_Material for the task_

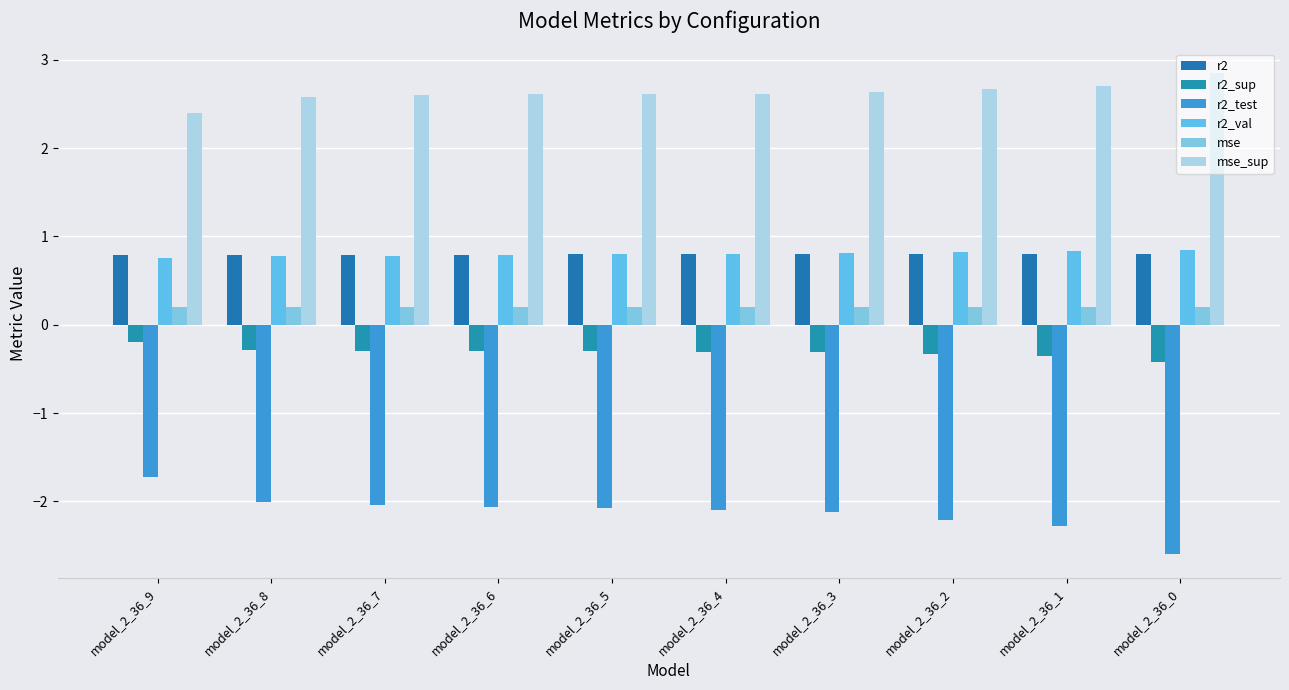

What are all the series names shown in the legend?

r2, r2_sup, r2_test, r2_val, mse, mse_sup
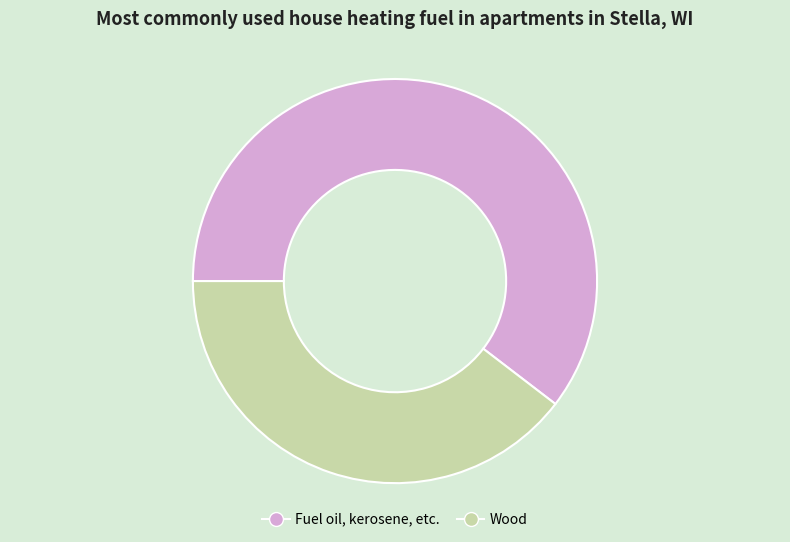

Does Wood represent more than half of the total?

No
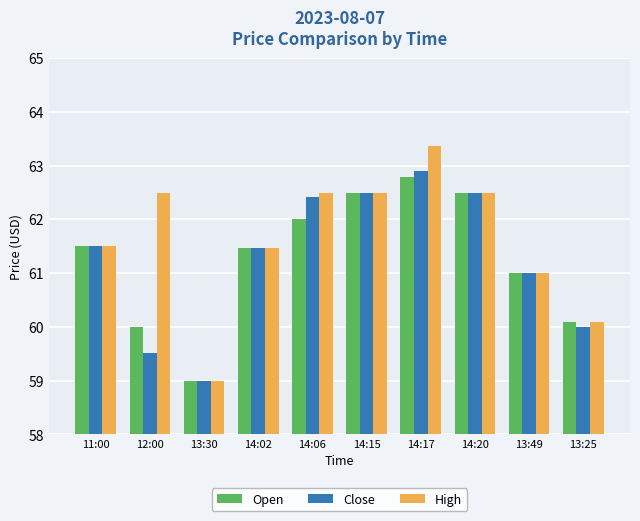

At how many categories does at least one series exceed 60?

9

_Exercise aim_
Can you repeat every entry above word for word, leaving out the pictures?

_Answer space_
What are all the series names shown in the legend?

r2, r2_sup, r2_test, r2_val, mse, mse_sup

Does Wood represent more than half of the total?

No

At how many categories does at least one series exceed 60?

9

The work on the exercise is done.